Boeb decided it was wise not to proceed down that path, and told us instead “how about if you all watch as I finish our Apple, and also draw a cheetah?” We nodded ascent happily. Please go ahead and draw the entire fruit and animal kingdom, if you will. Have the cheetah eat the bloody apple for all we care! But Boeb's apple sure was a far cry from my own!  The lovely, languorous lunch and the afternoon sun was, by now, casting its spell and all we wanted was a lie-down on the grass, or a cup of tea in that tea house down in the pagoda by the garden, as Boeb sketched away,
Halfway through the cheetah, he urges us to unleash the power of “imagination” and to start paying attention to bringing “movement” alive on paper, and that we ape his cheetah. Obviously, I am in no mood for any movement at all by now – either on paper, or one that requires me lifting any body part from its horizontal status on the grass. I mean with this gorgeous day, the yellow-ochre monastery at our back and chinese lanterns hanging from every odd skeletal tree branch, who wants to IMAGINE a cheetah's movement?!
So I ask Boeb “Hey Boeb, how about we paint something REAL for once, and not an imagined apple or a cheetah, or something that will not run away in the next two hours? Like I don’t know, maybe this tree, in front of us – which looks like it is FIRMLY planted on solid ground and will be for the time we are done painting it?” J Two hours lying about in the sun, and my imagination is about as alive as the last brontosaurus that walked the earth. Everybody acquiesces and we start painting the skeletal tree in front of us. Each, her own version of it. Boeb’s incessant urging on color blending and shading, notwithstanding. We are such poor students and Boeb so desperately losing control of his class!
Finally, at about 4PM some, we are all done and the day light swiftly fading. My tree has gone from a skeletal tree with Springtime buds to a fully flowering summer day’s tree with a thinking man sitting underneath its shade. I suck at drawing but, well, I tried. My best. I really did.
And just as we are wrapping up our drawing and folding up the easels, a monkish looking old man, very Yoda-like walks amongst our group and inspects everyone’s drawings and says something weird and personal to each one of us. Like the Lord’s messenger on his secret mission! Yoda-man stops at mine and says “you have a child’s spirit in you; you have something special to offer to those whose lives intersect with yours, and your heart is young, but you have heart trouble.” At this, I furiously try to recall the last time I had an ECG done at an Annual Physical, and he says smiling “you know,” love” trouble. Pray to the Buddha, to heal your heart and your soul.” And he holds both of my hands in his and smiles the most beatific smile, one that shines with some sort of divine light.
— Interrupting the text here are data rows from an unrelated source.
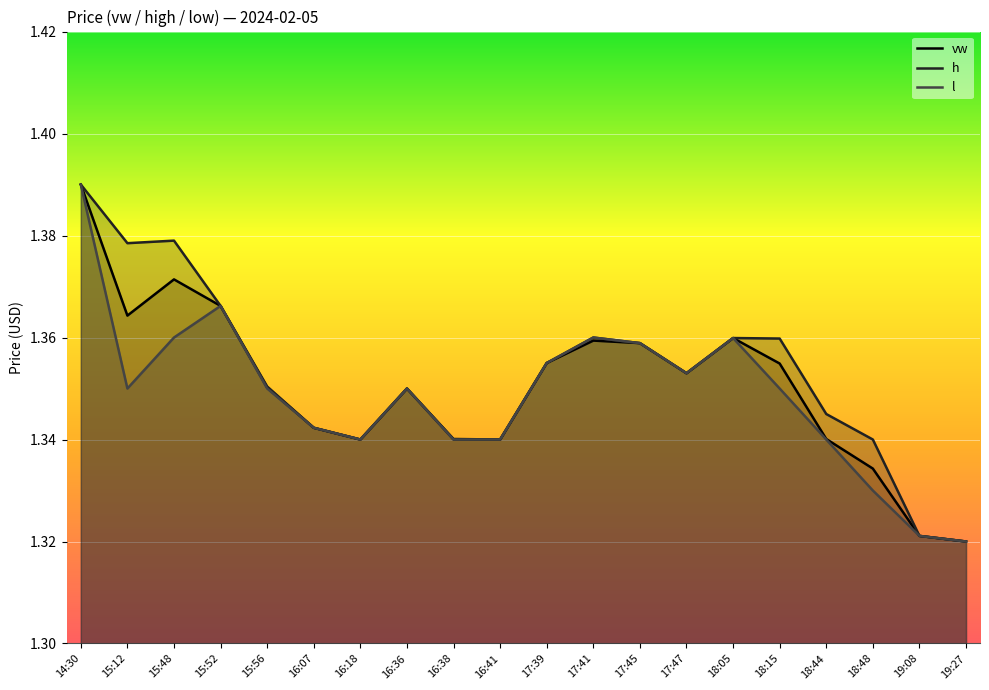

Does the chart display data point markers on the line(s)?

No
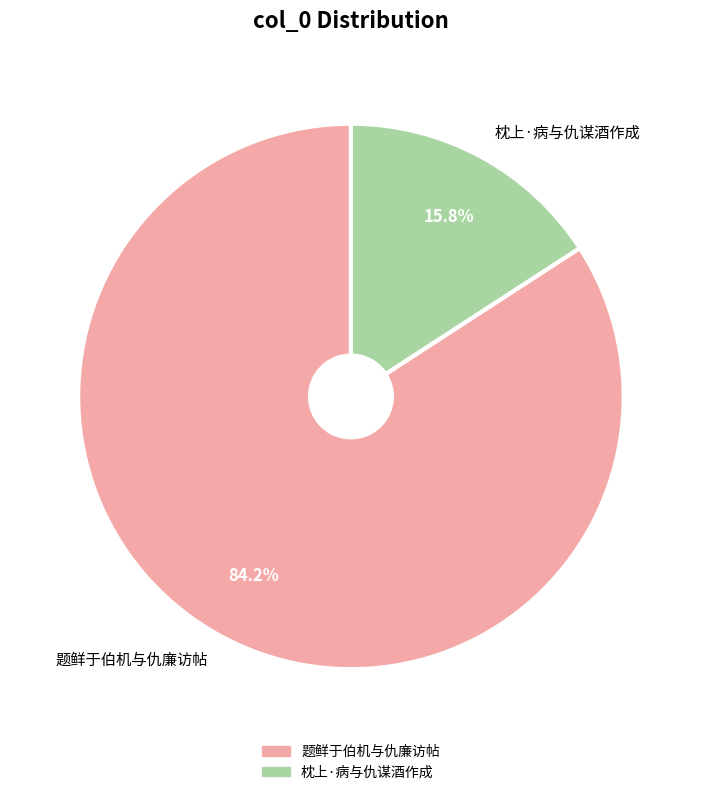

What is the smallest slice in the pie chart?

枕上·病与仇谋酒作成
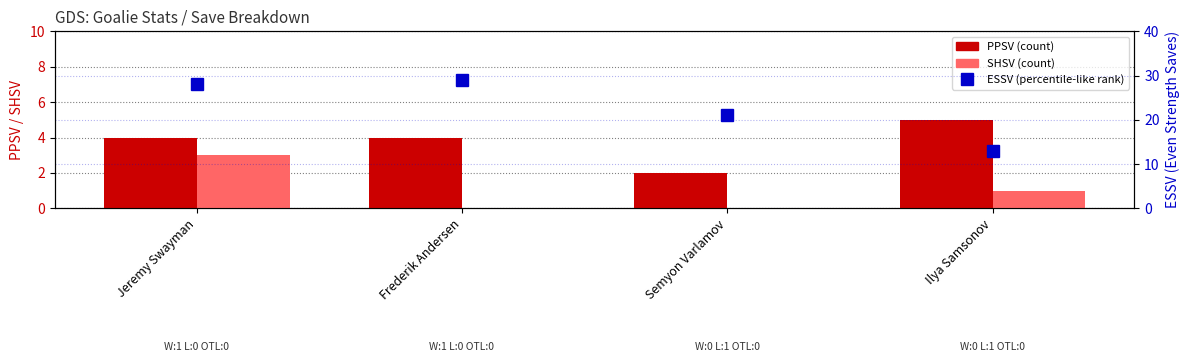

What is the minimum value for ESSV?

13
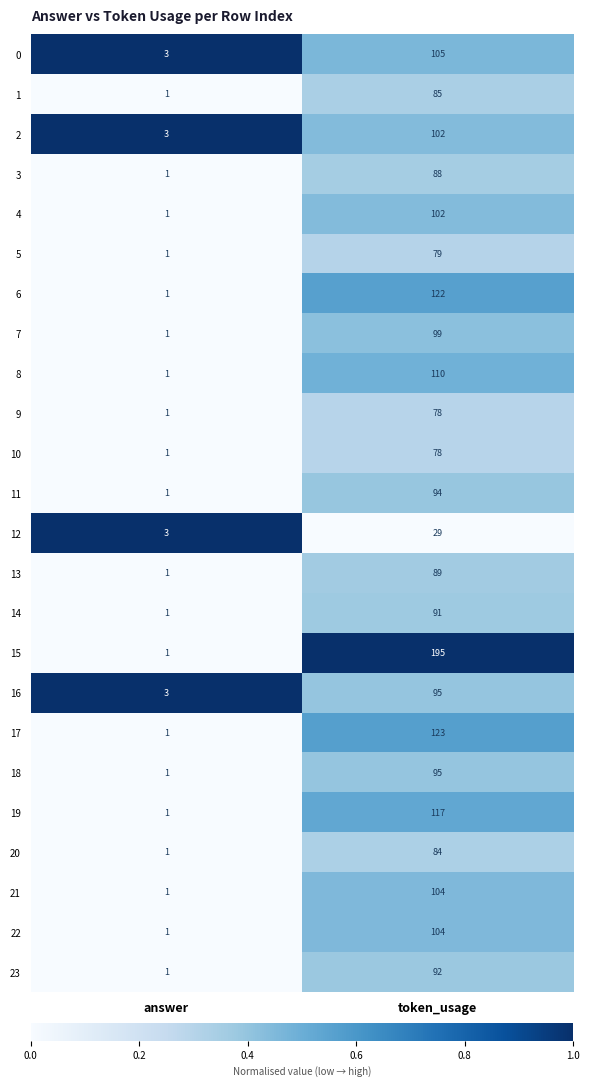

At which category does the chart reach its peak across all series?

token_usage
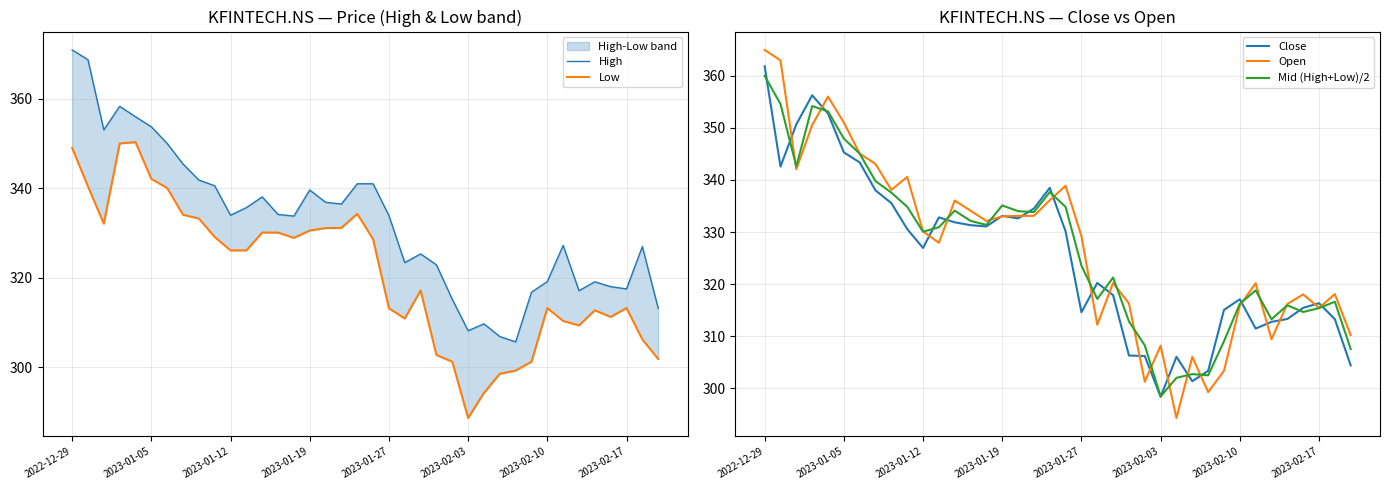

What is the difference between the High values at 2022-12-29 and 12?

32.8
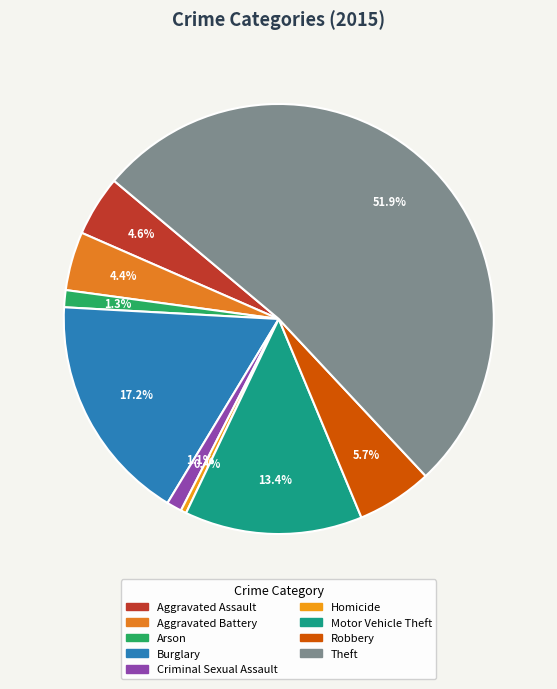

How many slices are in this pie chart?

9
I have to try all I can, to not start bawling like the child he claims I am. Even so, my eyes mist over, as my heart fills with gratitude over unexpected blessings such as these, and I think “Buddha has started to heal me, already”. On my way back to stash away the drawing gear, I knelt and said a prayer again, this time, of gratitude and not one borne of need and misery and desperate longing to do something about this erstwhile hole in my heart.
Eddie Vedder, move over. My wishlist is coming true - just yet.